The spreading type comes in four colors but we don’t know much about it yet. Sunpatiens® is a series with a lot of internal variations, so we have learned not to look at individual specimens but to grow out batches in order to discover the true characteristics of a plant. This variety is strictly in trial this year. 


On a scale of small, medium or tall, the vigorous type would rate somewhere around “monster”. It easily grows over 36 inches, and all that top weight can present problems in boxes and containers. Use this type in bedding gardens where you need to fill space or make an impact from a distance. We grow this variety upon request only—it is suitable for specialized situations.


We like the compact type and have moved it to full production. For us, this type is plenty vigorous—it grows at just the right height for baskets, containers and window boxes without being overwhelming. The compact type also offers the best color selection and range of the batch.

Although Sunpatiens® are new to us, they are not new to the market—they’ve been around for a while. Some politics are involved: originally, this series was a box store exclusive and we were locked out of the material by contract. When they didn’t make their numbers, Sakata opened the plant up to anyone who wanted to buy it. By that time, we had developed the attitude that if we couldn’t be first, we certainly didn’t want to be second.

Instead we tried the Ball version of this cross, the Fanfare™ series. Fanfare™ is similar to Sunpatiens® in many respects, but it has an Achilles heel that is very painful: it takes about three weeks to get the plants to flush out in a bed. Just when you start to get mad at them, they pop. Over time, we have learned how to pamper them, but we are not happy about the fact that we have had to do so—it certainly doesn’t make the Fanfare™ Series landscaper-friendly. 


Sunpatiens®, on the other hand, seem to thrive right out of the pot. Such immediate results speak volumes, and we are not so blinded by our attitude that we can’t see an exceptional plant when it grows right in front of us. Yes, it has box store roots—but it also exhibits the best performance in the sun, especially at the point when we care about performance the most—the install. If you want the best, you have to grow the best; the conversation stops right there. 
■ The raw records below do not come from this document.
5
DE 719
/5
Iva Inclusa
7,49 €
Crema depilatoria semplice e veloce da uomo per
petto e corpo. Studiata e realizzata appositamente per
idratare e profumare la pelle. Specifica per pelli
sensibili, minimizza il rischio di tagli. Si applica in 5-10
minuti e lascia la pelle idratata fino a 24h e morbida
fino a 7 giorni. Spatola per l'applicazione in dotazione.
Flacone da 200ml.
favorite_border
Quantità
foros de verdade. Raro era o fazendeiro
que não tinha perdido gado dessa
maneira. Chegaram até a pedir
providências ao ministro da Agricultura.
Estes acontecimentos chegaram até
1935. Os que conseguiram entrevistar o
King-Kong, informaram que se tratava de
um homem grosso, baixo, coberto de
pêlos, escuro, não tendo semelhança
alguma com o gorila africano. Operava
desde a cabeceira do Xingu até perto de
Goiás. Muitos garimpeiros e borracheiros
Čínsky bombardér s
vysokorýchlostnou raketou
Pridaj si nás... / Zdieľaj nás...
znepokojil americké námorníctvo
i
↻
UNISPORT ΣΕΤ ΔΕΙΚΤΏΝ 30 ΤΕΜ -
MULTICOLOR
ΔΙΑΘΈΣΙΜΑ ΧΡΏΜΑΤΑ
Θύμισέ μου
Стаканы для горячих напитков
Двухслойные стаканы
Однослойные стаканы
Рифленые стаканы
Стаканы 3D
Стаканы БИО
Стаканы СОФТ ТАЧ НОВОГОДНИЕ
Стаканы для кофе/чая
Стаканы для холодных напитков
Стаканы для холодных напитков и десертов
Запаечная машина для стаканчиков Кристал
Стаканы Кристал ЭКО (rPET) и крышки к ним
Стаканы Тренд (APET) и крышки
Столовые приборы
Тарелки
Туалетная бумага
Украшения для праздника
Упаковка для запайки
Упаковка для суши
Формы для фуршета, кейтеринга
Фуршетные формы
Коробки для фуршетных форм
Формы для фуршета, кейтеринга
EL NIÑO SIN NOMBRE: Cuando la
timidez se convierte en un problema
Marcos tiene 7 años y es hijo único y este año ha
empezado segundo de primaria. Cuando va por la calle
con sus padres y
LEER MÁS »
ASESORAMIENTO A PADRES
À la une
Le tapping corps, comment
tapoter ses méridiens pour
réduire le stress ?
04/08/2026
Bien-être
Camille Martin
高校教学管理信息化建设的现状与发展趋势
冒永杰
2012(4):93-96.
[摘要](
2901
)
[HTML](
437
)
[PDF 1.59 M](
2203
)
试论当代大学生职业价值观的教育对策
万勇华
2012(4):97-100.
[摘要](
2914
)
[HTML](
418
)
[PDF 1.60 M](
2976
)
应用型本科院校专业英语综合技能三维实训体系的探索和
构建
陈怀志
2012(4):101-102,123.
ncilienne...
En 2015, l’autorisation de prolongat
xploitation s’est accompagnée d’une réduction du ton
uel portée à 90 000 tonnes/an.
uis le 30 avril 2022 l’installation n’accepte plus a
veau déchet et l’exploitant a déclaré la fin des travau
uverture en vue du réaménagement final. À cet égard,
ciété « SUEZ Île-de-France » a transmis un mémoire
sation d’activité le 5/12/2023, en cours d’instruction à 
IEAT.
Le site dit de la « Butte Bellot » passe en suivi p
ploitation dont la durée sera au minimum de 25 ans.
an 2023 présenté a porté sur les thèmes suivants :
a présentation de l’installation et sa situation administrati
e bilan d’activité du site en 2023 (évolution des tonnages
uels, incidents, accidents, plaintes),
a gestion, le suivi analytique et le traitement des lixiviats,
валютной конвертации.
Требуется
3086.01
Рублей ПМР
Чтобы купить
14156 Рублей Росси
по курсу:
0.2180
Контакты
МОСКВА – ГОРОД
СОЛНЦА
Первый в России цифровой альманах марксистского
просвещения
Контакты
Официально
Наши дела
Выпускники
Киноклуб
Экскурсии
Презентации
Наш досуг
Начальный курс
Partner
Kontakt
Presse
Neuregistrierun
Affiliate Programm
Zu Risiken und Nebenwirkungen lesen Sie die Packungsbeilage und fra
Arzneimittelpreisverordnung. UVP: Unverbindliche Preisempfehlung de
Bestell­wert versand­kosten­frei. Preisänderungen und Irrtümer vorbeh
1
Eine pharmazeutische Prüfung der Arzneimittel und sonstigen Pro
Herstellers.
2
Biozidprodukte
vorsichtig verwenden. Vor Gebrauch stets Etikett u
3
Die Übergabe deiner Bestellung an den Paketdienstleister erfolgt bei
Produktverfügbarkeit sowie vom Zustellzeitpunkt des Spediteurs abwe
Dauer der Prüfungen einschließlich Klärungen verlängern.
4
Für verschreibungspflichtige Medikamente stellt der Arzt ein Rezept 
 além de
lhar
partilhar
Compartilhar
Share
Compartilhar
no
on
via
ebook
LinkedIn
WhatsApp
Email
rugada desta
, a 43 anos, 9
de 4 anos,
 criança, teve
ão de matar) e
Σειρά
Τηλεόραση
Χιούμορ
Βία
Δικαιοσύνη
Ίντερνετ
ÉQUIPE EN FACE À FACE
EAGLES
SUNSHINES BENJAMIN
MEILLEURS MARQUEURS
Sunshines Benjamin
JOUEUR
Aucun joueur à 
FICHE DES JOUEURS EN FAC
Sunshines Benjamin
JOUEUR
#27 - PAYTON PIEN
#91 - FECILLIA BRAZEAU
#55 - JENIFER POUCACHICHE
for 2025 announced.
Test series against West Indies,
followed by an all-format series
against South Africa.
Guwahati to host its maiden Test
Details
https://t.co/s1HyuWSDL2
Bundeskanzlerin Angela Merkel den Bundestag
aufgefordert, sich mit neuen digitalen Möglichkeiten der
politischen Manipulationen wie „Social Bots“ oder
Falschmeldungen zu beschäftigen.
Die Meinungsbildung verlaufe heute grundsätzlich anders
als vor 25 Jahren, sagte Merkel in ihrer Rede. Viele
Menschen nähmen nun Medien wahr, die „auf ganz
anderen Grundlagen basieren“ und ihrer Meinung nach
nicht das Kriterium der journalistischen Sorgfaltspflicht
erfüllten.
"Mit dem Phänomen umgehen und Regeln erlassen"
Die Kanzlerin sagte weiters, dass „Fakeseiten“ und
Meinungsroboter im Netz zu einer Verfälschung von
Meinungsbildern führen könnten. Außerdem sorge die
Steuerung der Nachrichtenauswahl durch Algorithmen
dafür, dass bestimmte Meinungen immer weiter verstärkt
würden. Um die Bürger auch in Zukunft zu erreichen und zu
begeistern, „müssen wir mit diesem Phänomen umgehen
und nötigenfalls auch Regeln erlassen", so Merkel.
Now, you can’t simply plant a Sunpatiens® and call it a day. These plants require more attention than standard Impatiens because they do need water and they do sit out in the sun. They will require moist soil until they are established—usually a couple of weeks at the most. Getting them established will guarantee their success.

When you select your Impatiens this season, try some Sunpatiens® in 4-1/2 or 6-inch pots. As we mentioned, we offer the compact type this year and we are very happy with its performance. Later in the year we will be commenting on our trials of the spreading type Sunpatiens® and we’ll have some show-and-tell pieces at our Field Days in August.